### Excerpted data ###

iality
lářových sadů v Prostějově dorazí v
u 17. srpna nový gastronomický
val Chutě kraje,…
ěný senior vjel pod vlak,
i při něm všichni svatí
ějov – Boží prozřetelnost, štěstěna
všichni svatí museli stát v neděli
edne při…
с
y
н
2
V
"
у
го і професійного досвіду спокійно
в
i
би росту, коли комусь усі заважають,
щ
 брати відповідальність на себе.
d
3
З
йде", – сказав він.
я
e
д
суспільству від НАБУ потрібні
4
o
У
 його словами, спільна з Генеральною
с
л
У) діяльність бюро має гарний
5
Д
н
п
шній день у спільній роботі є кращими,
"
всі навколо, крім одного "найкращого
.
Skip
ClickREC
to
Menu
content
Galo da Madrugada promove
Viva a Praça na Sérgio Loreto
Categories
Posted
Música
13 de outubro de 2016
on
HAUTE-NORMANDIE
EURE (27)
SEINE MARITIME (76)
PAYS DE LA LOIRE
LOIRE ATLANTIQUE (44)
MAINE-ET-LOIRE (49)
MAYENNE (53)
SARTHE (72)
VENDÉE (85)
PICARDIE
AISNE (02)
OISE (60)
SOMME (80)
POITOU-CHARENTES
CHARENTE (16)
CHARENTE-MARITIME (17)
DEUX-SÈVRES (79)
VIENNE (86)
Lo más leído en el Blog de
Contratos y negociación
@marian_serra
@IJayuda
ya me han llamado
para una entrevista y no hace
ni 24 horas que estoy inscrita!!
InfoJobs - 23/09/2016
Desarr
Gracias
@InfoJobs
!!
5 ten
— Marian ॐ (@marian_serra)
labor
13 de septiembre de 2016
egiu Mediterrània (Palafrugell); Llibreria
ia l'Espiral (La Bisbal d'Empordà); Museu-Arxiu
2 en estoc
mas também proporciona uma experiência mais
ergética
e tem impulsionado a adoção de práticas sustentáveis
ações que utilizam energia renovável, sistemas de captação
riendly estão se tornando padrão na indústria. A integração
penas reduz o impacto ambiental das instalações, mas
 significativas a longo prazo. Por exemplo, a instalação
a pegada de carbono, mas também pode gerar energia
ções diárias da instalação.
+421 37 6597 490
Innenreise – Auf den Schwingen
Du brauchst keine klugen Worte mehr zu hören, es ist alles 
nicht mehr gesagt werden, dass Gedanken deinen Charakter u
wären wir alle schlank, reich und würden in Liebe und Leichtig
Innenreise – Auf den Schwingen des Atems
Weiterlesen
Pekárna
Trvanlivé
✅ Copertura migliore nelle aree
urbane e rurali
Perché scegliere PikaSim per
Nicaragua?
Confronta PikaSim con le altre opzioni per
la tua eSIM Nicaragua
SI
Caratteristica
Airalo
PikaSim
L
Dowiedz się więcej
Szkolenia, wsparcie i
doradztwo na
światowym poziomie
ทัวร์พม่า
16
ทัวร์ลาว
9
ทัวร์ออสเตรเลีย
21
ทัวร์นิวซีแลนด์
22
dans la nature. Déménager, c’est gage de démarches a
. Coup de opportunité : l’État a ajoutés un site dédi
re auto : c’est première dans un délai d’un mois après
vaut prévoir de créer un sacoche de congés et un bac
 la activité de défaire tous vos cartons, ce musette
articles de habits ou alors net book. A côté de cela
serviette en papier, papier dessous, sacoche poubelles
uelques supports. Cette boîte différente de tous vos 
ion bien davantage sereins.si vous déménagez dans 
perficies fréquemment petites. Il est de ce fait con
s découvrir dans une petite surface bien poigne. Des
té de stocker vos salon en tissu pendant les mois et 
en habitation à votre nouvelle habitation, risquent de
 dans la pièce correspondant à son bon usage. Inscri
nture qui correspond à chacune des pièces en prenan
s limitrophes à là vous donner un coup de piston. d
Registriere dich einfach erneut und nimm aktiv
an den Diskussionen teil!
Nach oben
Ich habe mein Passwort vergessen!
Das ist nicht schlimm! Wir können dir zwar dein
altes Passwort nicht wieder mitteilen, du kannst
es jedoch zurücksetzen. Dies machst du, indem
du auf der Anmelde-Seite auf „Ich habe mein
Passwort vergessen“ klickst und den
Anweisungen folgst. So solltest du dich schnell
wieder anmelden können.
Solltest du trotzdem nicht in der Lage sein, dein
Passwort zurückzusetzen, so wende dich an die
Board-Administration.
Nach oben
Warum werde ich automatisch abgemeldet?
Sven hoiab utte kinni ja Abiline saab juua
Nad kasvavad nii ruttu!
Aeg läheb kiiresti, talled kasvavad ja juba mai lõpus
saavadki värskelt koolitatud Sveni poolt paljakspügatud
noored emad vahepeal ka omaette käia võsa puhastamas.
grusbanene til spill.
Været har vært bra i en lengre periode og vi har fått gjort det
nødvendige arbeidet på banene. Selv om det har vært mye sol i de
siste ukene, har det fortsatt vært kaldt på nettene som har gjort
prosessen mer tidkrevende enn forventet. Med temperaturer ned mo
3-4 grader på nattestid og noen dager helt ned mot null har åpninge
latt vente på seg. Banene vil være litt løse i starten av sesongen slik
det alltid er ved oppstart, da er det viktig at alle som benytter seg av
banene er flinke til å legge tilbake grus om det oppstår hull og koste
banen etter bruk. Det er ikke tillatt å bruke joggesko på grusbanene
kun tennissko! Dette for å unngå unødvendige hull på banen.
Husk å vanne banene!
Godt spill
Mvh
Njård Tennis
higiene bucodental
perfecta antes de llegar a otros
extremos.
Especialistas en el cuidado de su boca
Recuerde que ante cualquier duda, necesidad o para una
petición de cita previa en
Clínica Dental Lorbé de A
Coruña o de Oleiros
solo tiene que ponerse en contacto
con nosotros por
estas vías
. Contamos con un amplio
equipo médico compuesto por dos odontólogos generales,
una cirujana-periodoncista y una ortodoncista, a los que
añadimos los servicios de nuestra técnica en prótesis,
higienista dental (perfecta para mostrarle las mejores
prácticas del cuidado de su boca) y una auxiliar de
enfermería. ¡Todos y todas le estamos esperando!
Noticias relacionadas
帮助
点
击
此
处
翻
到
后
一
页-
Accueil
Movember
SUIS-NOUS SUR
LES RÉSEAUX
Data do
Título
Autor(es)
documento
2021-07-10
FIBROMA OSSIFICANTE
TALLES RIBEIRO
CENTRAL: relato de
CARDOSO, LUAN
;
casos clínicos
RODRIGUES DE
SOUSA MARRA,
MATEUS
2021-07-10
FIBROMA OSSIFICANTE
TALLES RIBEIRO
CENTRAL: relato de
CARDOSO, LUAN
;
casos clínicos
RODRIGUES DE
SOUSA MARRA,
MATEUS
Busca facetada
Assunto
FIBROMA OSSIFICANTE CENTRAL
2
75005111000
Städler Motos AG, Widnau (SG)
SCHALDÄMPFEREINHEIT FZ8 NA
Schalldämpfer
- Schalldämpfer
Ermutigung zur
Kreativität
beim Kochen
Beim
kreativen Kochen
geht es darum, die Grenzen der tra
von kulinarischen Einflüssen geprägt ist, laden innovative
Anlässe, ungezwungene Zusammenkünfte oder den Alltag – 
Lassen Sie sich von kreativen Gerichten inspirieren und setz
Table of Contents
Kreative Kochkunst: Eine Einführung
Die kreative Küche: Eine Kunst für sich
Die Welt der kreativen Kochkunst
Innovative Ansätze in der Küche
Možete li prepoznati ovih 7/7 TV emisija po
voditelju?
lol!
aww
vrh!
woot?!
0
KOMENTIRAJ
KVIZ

###

### Try it
Copy out the full listing exactly.

### Task result
iality
lářových sadů v Prostějově dorazí v
u 17. srpna nový gastronomický
val Chutě kraje,…
ěný senior vjel pod vlak,
i při něm všichni svatí
ějov – Boží prozřetelnost, štěstěna
všichni svatí museli stát v neděli
edne při…
с
y
н
2
V
"
у
го і професійного досвіду спокійно
в
i
би росту, коли комусь усі заважають,
щ
 брати відповідальність на себе.
d
3
З
йде", – сказав він.
я
e
д
суспільству від НАБУ потрібні
4
o
У
 його словами, спільна з Генеральною
с
л
У) діяльність бюро має гарний
5
Д
н
п
шній день у спільній роботі є кращими,
"
всі навколо, крім одного "найкращого
.
Skip
ClickREC
to
Menu
content
Galo da Madrugada promove
Viva a Praça na Sérgio Loreto
Categories
Posted
Música
13 de outubro de 2016
on
HAUTE-NORMANDIE
EURE (27)
SEINE MARITIME (76)
PAYS DE LA LOIRE
LOIRE ATLANTIQUE (44)
MAINE-ET-LOIRE (49)
MAYENNE (53)
SARTHE (72)
VENDÉE (85)
PICARDIE
AISNE (02)
OISE (60)
SOMME (80)
POITOU-CHARENTES
CHARENTE (16)
CHARENTE-MARITIME (17)
DEUX-SÈVRES (79)
VIENNE (86)
Lo más leído en el Blog de
Contratos y negociación
@marian_serra
@IJayuda
ya me han llamado
para una entrevista y no hace
ni 24 horas que estoy inscrita!!
InfoJobs - 23/09/2016
Desarr
Gracias
@InfoJobs
!!
5 ten
— Marian ॐ (@marian_serra)
labor
13 de septiembre de 2016
egiu Mediterrània (Palafrugell); Llibreria
ia l'Espiral (La Bisbal d'Empordà); Museu-Arxiu
2 en estoc
mas também proporciona uma experiência mais
ergética
e tem impulsionado a adoção de práticas sustentáveis
ações que utilizam energia renovável, sistemas de captação
riendly estão se tornando padrão na indústria. A integração
penas reduz o impacto ambiental das instalações, mas
 significativas a longo prazo. Por exemplo, a instalação
a pegada de carbono, mas também pode gerar energia
ções diárias da instalação.
+421 37 6597 490
Innenreise – Auf den Schwingen
Du brauchst keine klugen Worte mehr zu hören, es ist alles 
nicht mehr gesagt werden, dass Gedanken deinen Charakter u
wären wir alle schlank, reich und würden in Liebe und Leichtig
Innenreise – Auf den Schwingen des Atems
Weiterlesen
Pekárna
Trvanlivé
✅ Copertura migliore nelle aree
urbane e rurali
Perché scegliere PikaSim per
Nicaragua?
Confronta PikaSim con le altre opzioni per
la tua eSIM Nicaragua
SI
Caratteristica
Airalo
PikaSim
L
Dowiedz się więcej
Szkolenia, wsparcie i
doradztwo na
światowym poziomie
ทัวร์พม่า
16
ทัวร์ลาว
9
ทัวร์ออสเตรเลีย
21
ทัวร์นิวซีแลนด์
22
dans la nature. Déménager, c’est gage de démarches a
. Coup de opportunité : l’État a ajoutés un site dédi
re auto : c’est première dans un délai d’un mois après
vaut prévoir de créer un sacoche de congés et un bac
 la activité de défaire tous vos cartons, ce musette
articles de habits ou alors net book. A côté de cela
serviette en papier, papier dessous, sacoche poubelles
uelques supports. Cette boîte différente de tous vos 
ion bien davantage sereins.si vous déménagez dans 
perficies fréquemment petites. Il est de ce fait con
s découvrir dans une petite surface bien poigne. Des
té de stocker vos salon en tissu pendant les mois et 
en habitation à votre nouvelle habitation, risquent de
 dans la pièce correspondant à son bon usage. Inscri
nture qui correspond à chacune des pièces en prenan
s limitrophes à là vous donner un coup de piston. d
Registriere dich einfach erneut und nimm aktiv
an den Diskussionen teil!
Nach oben
Ich habe mein Passwort vergessen!
Das ist nicht schlimm! Wir können dir zwar dein
altes Passwort nicht wieder mitteilen, du kannst
es jedoch zurücksetzen. Dies machst du, indem
du auf der Anmelde-Seite auf „Ich habe mein
Passwort vergessen“ klickst und den
Anweisungen folgst. So solltest du dich schnell
wieder anmelden können.
Solltest du trotzdem nicht in der Lage sein, dein
Passwort zurückzusetzen, so wende dich an die
Board-Administration.
Nach oben
Warum werde ich automatisch abgemeldet?
Sven hoiab utte kinni ja Abiline saab juua
Nad kasvavad nii ruttu!
Aeg läheb kiiresti, talled kasvavad ja juba mai lõpus
saavadki värskelt koolitatud Sveni poolt paljakspügatud
noored emad vahepeal ka omaette käia võsa puhastamas.
grusbanene til spill.
Været har vært bra i en lengre periode og vi har fått gjort det
nødvendige arbeidet på banene. Selv om det har vært mye sol i de
siste ukene, har det fortsatt vært kaldt på nettene som har gjort
prosessen mer tidkrevende enn forventet. Med temperaturer ned mo
3-4 grader på nattestid og noen dager helt ned mot null har åpninge
latt vente på seg. Banene vil være litt løse i starten av sesongen slik
det alltid er ved oppstart, da er det viktig at alle som benytter seg av
banene er flinke til å legge tilbake grus om det oppstår hull og koste
banen etter bruk. Det er ikke tillatt å bruke joggesko på grusbanene
kun tennissko! Dette for å unngå unødvendige hull på banen.
Husk å vanne banene!
Godt spill
Mvh
Njård Tennis
higiene bucodental
perfecta antes de llegar a otros
extremos.
Especialistas en el cuidado de su boca
Recuerde que ante cualquier duda, necesidad o para una
petición de cita previa en
Clínica Dental Lorbé de A
Coruña o de Oleiros
solo tiene que ponerse en contacto
con nosotros por
estas vías
. Contamos con un amplio
equipo médico compuesto por dos odontólogos generales,
una cirujana-periodoncista y una ortodoncista, a los que
añadimos los servicios de nuestra técnica en prótesis,
higienista dental (perfecta para mostrarle las mejores
prácticas del cuidado de su boca) y una auxiliar de
enfermería. ¡Todos y todas le estamos esperando!
Noticias relacionadas
帮助
点
击
此
处
翻
到
后
一
页-
Accueil
Movember
SUIS-NOUS SUR
LES RÉSEAUX
Data do
Título
Autor(es)
documento
2021-07-10
FIBROMA OSSIFICANTE
TALLES RIBEIRO
CENTRAL: relato de
CARDOSO, LUAN
;
casos clínicos
RODRIGUES DE
SOUSA MARRA,
MATEUS
2021-07-10
FIBROMA OSSIFICANTE
TALLES RIBEIRO
CENTRAL: relato de
CARDOSO, LUAN
;
casos clínicos
RODRIGUES DE
SOUSA MARRA,
MATEUS
Busca facetada
Assunto
FIBROMA OSSIFICANTE CENTRAL
2
75005111000
Städler Motos AG, Widnau (SG)
SCHALDÄMPFEREINHEIT FZ8 NA
Schalldämpfer
- Schalldämpfer
Ermutigung zur
Kreativität
beim Kochen
Beim
kreativen Kochen
geht es darum, die Grenzen der tra
von kulinarischen Einflüssen geprägt ist, laden innovative
Anlässe, ungezwungene Zusammenkünfte oder den Alltag – 
Lassen Sie sich von kreativen Gerichten inspirieren und setz
Table of Contents
Kreative Kochkunst: Eine Einführung
Die kreative Küche: Eine Kunst für sich
Die Welt der kreativen Kochkunst
Innovative Ansätze in der Küche
Možete li prepoznati ovih 7/7 TV emisija po
voditelju?
lol!
aww
vrh!
woot?!
0
KOMENTIRAJ
KVIZ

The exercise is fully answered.